When the Coughlins discover Nora's secret, she is banned from their household. Luther is banned after being caught spending time with her and giving her food. Danny's involvement in the BSC takes him away from his family as well; his father is particularly opposed to Danny's new "radical and Bolshevik-like" views. Nora, Danny and Luther form a close friendship. Nora is on her own just as she was five years ago, the men of the BPD are counting on Danny to lead them to a fair wage and working conditions, and Laurence is trying to escape McKenna's clutches and make it back to his wife and child.

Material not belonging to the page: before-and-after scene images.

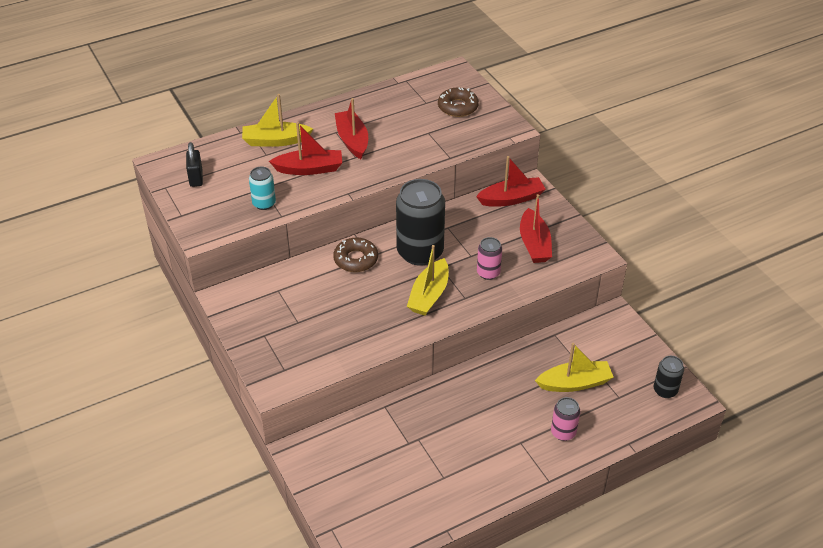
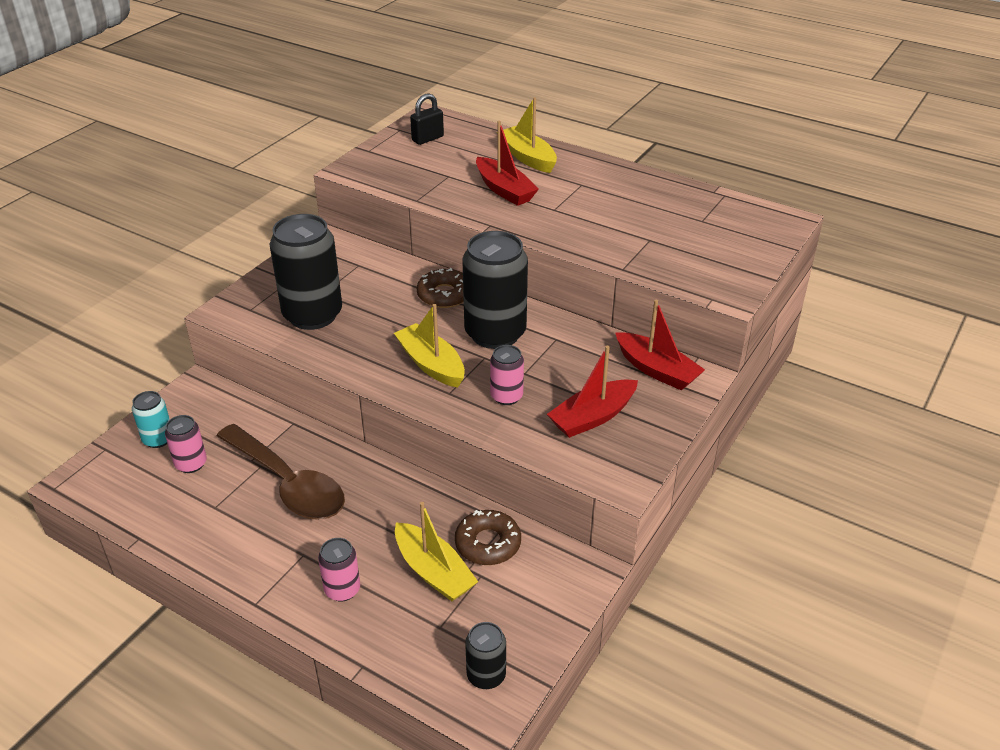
camera: 60 degrees right, 5 degrees down
turquoise can [249,167,276,210] -> turquoise can moved to [132,391,170,448]
red boat [335,98,368,159] -> none
yellow boat [407,245,448,316] -> yellow boat turned 60 degrees clockwise [394,304,465,388]
brown donut [438,87,479,117] -> brown donut moved to [455,510,521,565]
none -> pink can [165,415,207,473]
none -> brown spoon [217,424,345,520]
none -> black can [270,214,342,330]

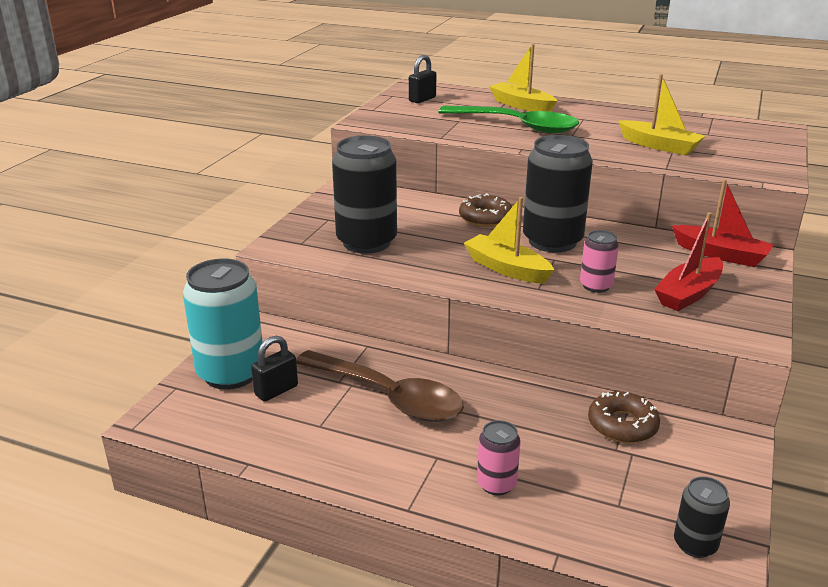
camera: 10 degrees left, 10 degrees down
turquoise can [132,391,170,448] -> turquoise can [183,259,263,389], size x2.02
pink can [165,415,207,473] -> black padlock [251,336,298,402]
yellow boat [395,502,478,601] -> yellow boat moved to [618,74,705,155]
red boat [476,121,539,206] -> green spoon [439,106,579,133]

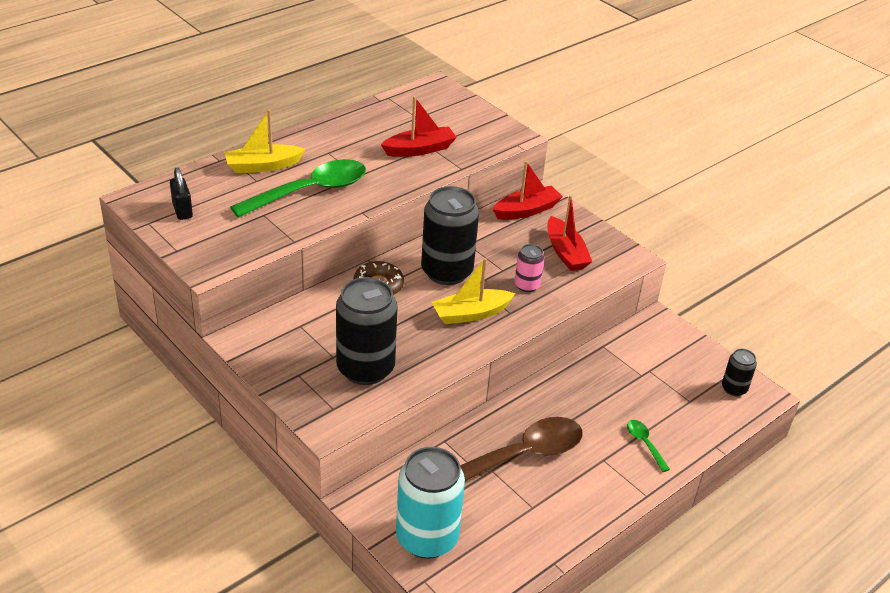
camera: 65 degrees left, 10 degrees up
black padlock [251,336,298,402] -> none
pink can [477,420,521,495] -> green spoon [627,420,670,472]
brown donut [588,391,660,443] -> none
yellow boat [618,74,705,155] -> red boat [381,96,457,157]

The story culminates in the historical Boston Police Strike, which is precipitated by the police commissioner's refusal to allow the nascent police union's right to affiliate with national labor organizations, or to exist. In the chaos of the strike, Luther saves Danny's life. By this time Danny had reunited with and married Nora. Luther reconciles the difficult situation he had run from in Tulsa, and succeeds in returning there to join his wife and recently born child in the Greenwood District. (This is before the area was destroyed in the 1921 Tulsa race massacre.)

==Babe Ruth storyline==
The notable historic ball player Babe Ruth is featured as a recurring character in The Given Day, along with other historic figures. He appears in the prologue and various transitions within the novel. In the prologue, the Boston Red Sox and Chicago Cubs are traveling by train from Chicago to Boston during the 1918 World Series. The train breaks down in Ohio. Ruth happens upon a pick-up game among some African-American players, one of whom happens to be Luther Laurence. Ruth admires his skills, then is joined by other of the Cubs and Red Sox players, who want to take on the African Americans. Ruth's team ends up cheating and although he knows it is wrong, he sides with his teammates. He is ashamed of his action and reflects on it at different points when he re-appears in the book.

==Reception==
Critics were generally favorable, commenting that Lehane had written a big American novel. Janet Maslin wrote in The New York Times, "He has written a majestic, fiery epic that moves him far beyond the confines of the crime genre." She concludes by writing:

The Given Day is a huge, impassioned, intensively researched book that brings history alive by grounding the present in the lessons of the past. When Mr. Lehane writes of “a man who wore his power like a white suit on a coal black night,” he could be writing about a distant time — or writing about his own.

Colette Bancroft of the St. Petersburg Times wrote "That time and place give Lehane scope to tell a uniquely American story, one grounded in our history yet ringing with issues that concern us still, almost a century later: race, immigration, terrorism, economic instability, political corruption and the corrosive gap between the haves and have-nots."